IR Emitter and Detector
Infrared Emitters and Detectors (pink)
There are many options when considering how to “trigger” your finish line. Some systems use mechanical switches, others use visible light, but most use Infrared light. This is the same type of light that comes out of your remote control. With each of these switch types there are pros and cons. For example: mechanical switch PRO: They are not bothered by any light sources in the environment. CON: the car has to actually “hit” the switch and they usually need to be reset by hand. After evaluating all the options, IR appeared to be the way to go for this project. once that decision was made the next challenge was finding a matched pair. That is a IR LED that emits that same light source needed by the IR Detector. Well this was made a little easier by Sparkfun. They have matched IR pairs that operate on 940nm center with a 50nm spectrum. The detector is basically just a NPN transistor that uses light rather than voltage to trigger. After testing the pairs it appeared that they would only saturate when less than 4 inches away. Given that the sensors will be mounted at least 4.5 inched apart, I decided to use a high power IR LED. The new LEDs have a radiant intensity 10 times high then the matched pair but its center is 950nm, 10 nm higher then the detector. After testing the new IR Leds the performance was much improved. I was able to get full saturation on the Photo Transistors at over 5.5 inches. Since the voltage only needs to drop to less than 1.5 volt that means I could go to 8+ inches away without trouble.
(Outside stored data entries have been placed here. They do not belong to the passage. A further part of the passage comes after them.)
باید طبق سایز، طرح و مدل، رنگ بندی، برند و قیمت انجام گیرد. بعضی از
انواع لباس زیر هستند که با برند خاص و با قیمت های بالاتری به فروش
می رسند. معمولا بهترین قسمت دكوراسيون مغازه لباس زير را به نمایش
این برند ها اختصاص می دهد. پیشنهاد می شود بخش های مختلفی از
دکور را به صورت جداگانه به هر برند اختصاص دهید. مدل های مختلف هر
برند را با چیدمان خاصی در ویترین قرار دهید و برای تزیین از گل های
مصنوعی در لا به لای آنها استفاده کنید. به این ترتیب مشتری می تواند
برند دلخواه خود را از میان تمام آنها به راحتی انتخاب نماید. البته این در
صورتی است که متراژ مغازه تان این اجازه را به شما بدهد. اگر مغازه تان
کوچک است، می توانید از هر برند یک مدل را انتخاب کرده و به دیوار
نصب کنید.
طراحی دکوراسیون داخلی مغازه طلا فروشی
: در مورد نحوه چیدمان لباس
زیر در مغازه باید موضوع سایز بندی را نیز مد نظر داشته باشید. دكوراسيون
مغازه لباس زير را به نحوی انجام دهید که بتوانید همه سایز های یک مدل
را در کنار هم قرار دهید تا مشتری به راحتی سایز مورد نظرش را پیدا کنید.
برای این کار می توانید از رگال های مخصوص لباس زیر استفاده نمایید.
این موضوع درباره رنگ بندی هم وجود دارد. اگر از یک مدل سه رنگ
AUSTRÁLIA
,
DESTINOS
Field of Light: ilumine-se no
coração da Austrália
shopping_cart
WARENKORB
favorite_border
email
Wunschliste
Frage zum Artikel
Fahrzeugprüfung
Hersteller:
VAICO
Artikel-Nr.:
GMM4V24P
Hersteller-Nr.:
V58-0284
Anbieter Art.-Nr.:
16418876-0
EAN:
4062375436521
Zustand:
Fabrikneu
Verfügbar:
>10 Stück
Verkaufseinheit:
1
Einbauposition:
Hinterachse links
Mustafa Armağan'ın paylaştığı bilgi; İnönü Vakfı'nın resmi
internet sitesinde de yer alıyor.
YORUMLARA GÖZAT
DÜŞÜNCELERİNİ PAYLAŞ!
The box I used was from Mouser. It fits everything just about right. It came with mounts inside for easy attachment of a PCB or Perfboard. I opened up 4 holes in it, 2 for the modified Ethernet keystone jacks, 1 for the Netduino Power, and 1 for the Netduino USB programming interface. For the FTDI USB to Serial Adapter I just notched the top of the box so that I could snake a USB cable under the cover. I am not fond of the faceplate so I also picked up a piece of Lexan from Home Depot and cut a new faceplate from it.
FTDI USB to Serial TTL
FTDI USB to Serial
In order to have the Netduino communicate to the computer running the Grandprix Race Manager software the host computer needs a Serial port. Well most modern computers don’t have a serial port and this device solves that problem. It is a FTDI USB to serial interface that operates at TTL voltages and is self-powered by the USB. I added a 3 wire ribbon cable connected to the Ground, TX and RX pins.